My three year old isn't able to work the TiVo remote, but he can figure out how to turn on the TV. If he could turn on the TV and there were already a show playing, then he would be happy and wouldn't have to come wake me up on at 6 AM on a Saturday morning.


----------



## Shawn95GT (Oct 7, 2005)

or better yet... maybe a configurable default playlist?


----------



## gimpyestrada (Dec 26, 2002)

Anything would be better than the dark screen with the dancing logo!


----------



## MikeMar (Jan 7, 2005)

what would be cool for your situation, have a group of shows just run on a loop, so when the tv gets turned on, it's already playing and good to go


----------



## JennyP (Jul 12, 2006)

For my own benefit I would like them to keep the black screen and the logo. 

Nothing to do with kids, but my TV in the bedroom is so old it doesn't have a sleep setting, so I just fall asleep to a program through Kidzone and voila I wake up to a quiet bedroom and just a little light of the bouncing logo.


----------



## NoCleverUsername (Jan 29, 2005)

gimpyestrada said:


> My three year old isn't able to work the TiVo remote, but he can figure out how to turn on the TV. If he could turn on the TV and there were already a show playing, then he would be happy and wouldn't have to come wake me up on at 6 AM on a Saturday morning.


Okay, am I the only one whose first thought was this is just a phase that he'll grow out of?  Maybe even sooner than you think? 

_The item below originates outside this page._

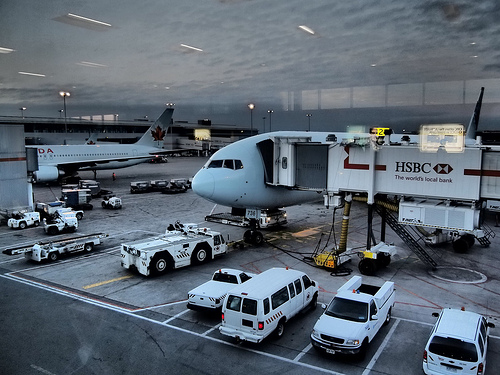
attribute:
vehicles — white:
[185, 263, 499, 373]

Not that there's anything wrong with the suggestion, mind you. It was just the first thing that popped into my head when I read that.


----------



## danterner (Mar 4, 2005)

The one thing that's really on my Kidzone feature wishlist is two-way program filtering. Here's what I mean: 

I can select certain shows that I want to appear only in "Now Playing" but not in "Kidzone" - these are the shows that I don't want my kids to watch. I can also assign certain shows to specifically appear in Kidzone. But as far as I know there's no setting that allows me to select certain shows that I want to appear in "Kidzone" but not in "Now Playing." In other words, if I have "Blues Clues" assigned as a Kidzone show, why should it have to clutter my regular "Now Playing" list by appearing there, too? I'd much prefer it to be an "either/or" choice, rather than "also show in Kidzone"


----------